_Your instructions_
Transcribe the records from the line containing "thumb tip: (205, 171)" onward, up to and including the final line, exactly and without anything else.

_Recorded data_

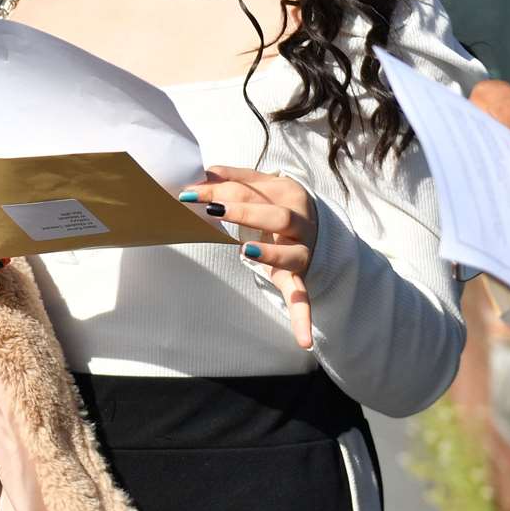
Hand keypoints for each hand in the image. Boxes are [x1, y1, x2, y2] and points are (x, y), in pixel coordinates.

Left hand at [183, 165, 319, 348]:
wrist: (320, 228)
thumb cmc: (278, 203)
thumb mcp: (262, 185)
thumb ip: (235, 177)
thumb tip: (205, 171)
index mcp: (288, 193)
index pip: (251, 191)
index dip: (219, 190)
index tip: (189, 193)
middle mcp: (300, 222)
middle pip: (275, 216)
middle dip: (244, 213)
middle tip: (213, 211)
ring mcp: (302, 251)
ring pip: (291, 253)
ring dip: (269, 254)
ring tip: (246, 251)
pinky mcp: (299, 276)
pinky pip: (302, 297)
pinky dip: (302, 317)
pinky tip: (303, 340)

_Result_
thumb tip: (205, 171)
index mcp: (288, 193)
index pip: (251, 191)
index dip: (219, 190)
index tip: (189, 193)
middle mcp: (300, 222)
middle pip: (275, 216)
middle dip: (244, 213)
middle tip: (213, 211)
ring mcp: (302, 251)
ring pip: (291, 253)
ring dip: (269, 254)
ring tip: (246, 251)
pinky mcp: (299, 276)
pinky pip: (302, 297)
pinky dip: (302, 317)
pinky tip: (303, 340)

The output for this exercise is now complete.